Faced with the new reality of treating an escalating number of individuals with COVID-19, Hadassah Hospital Ein Kerem is preparing to accommodate 200 to 300 patients on ventilators.

“We hope we won’t get there,” Ein Kerem director Prof. Yoram Weiss told Hadassah International supporters during a Zoom meeting on April 7, “but at this point, Hadassah is far away from being at its maximum capabilities.” He added, “People with ailments other than COVID-19 need not be afraid to come to our hospital. We are very well-equipped to treat patients who don’t have the coronavirus.”

In addition, Prof. Weiss noted that Hadassah Ein Kerem is training more physicians and ventilator technicians. “Support staff are very important in the monitoring of these patients,” he said.

While Prof. Weiss emphasized that, at this point, “there is no proven treatment for COVID-19,” he reported that Hadassah is at the forefront of conducting both preclinical and clinical studies to evaluate potential treatments for COVID-19 patients. These studies, he said, are being conducted with sufficient safeguards, so no patients will be harmed.” To ensure that appropriate scientific and ethical standards are followed, an Institutional Review Board meets weekly to evaluate, approve, and prioritize those studies.
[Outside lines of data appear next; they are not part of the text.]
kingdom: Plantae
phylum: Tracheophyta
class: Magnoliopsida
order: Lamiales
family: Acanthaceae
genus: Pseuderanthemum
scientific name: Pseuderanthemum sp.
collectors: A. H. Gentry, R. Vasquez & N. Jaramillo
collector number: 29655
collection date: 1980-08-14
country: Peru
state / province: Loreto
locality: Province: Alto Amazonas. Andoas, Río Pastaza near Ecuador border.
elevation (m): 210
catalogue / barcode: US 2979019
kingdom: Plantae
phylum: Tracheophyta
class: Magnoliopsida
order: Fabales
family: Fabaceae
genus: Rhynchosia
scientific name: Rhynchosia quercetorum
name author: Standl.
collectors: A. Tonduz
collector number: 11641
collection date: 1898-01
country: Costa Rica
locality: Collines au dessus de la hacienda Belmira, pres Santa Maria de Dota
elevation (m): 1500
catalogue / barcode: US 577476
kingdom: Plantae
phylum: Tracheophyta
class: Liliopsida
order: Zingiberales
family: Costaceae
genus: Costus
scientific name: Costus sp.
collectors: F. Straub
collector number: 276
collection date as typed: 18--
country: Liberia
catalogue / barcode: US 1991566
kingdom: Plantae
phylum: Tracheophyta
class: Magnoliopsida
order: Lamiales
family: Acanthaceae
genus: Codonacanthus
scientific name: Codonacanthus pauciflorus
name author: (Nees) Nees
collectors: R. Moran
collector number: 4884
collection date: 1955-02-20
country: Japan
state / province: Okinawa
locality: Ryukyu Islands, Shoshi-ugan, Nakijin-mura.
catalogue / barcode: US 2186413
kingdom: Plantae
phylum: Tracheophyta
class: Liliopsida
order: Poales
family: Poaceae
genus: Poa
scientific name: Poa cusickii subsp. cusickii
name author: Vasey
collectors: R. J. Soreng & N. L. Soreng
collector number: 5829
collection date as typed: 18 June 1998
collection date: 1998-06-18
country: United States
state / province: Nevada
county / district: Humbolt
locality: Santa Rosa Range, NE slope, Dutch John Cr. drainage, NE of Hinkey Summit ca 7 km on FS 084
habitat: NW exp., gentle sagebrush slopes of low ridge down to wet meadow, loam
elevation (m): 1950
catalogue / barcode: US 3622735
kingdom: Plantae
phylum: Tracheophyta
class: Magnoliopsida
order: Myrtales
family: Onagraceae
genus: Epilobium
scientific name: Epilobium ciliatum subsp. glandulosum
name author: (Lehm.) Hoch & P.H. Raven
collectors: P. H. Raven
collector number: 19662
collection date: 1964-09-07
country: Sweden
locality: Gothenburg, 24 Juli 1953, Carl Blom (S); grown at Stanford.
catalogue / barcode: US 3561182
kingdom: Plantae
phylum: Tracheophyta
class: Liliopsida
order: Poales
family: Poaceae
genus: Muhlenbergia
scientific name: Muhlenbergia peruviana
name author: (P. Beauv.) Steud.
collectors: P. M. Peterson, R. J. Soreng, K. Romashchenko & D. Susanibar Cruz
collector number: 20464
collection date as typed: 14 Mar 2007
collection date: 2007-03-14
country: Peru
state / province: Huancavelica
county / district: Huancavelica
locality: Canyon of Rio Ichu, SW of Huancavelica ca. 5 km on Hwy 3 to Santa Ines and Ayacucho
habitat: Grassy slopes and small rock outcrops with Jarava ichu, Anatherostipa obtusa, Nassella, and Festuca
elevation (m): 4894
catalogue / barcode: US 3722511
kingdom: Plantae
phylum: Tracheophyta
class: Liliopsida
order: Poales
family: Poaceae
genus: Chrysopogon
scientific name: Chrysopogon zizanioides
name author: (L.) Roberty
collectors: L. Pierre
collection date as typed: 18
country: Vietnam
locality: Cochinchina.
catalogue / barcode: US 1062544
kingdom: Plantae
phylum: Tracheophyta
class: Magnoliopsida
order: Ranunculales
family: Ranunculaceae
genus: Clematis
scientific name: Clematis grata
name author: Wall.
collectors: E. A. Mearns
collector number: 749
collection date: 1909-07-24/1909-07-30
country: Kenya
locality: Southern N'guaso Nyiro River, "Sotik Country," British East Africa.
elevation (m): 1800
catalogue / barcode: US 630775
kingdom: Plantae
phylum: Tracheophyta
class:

Among the treatments being investigated at Hadassah is the drug hydroxychloroquine, routinely used as an anti-malaria medicine, as well as a treatment for rheumatoid arthritis and lupus. Another medicine being looked at is Avigan, shown to be effective in helping COVID-19 patients in Japan. Prof. Weiss explained that Avigan “is a rescue treatment for COVID-19 patients who have suffered severe lung injury.” He notes, however, that Avigan “must be used cautiously because it can prevent the body’s immune system from fighting the virus.”

Another promising treatment being explored is the use of antibodies from recovered COVID-19 patients. Hadassah has already launched a clinical trial to evaluate this approach, beginning by gathering blood samples from recovered COVID-19 patients and measuring the antibody levels in their blood. The plan is to create plasma infusions from those with the highest levels of antibodies and give them to the most acutely ill COVID-19 patients.

Hadassah’s Prof. Dror Mevorach is testing a cell therapy that targets the overreaction of a COVID-19 patient’s immune system, one of the chief complications of this disease. The therapy reduces the patient’s inflammatory response.

In offering advice to those hospitals that have not yet dealt with a major outbreak of COVID-19, Prof. Weiss’ caveat is clear: Understand that a relatively large percentage of the patients who are asymptomatic are indeed infected with the coronavirus. The danger of ignoring this fact, he explained, is that “health care workers will be infected by those asymptomatic patients.” It’s important to tell the hospital workforce, he said, “Don’t come to work if you are sick.”

When asked when we might see a light at the end of the tunnel, Prof. Weiss said, “I have no clue when it will end.” However, he suspects that the strategy will be to ask the elderly and other more vulnerable individuals to remain in isolation while letting young people gradually come out of the current quarantine.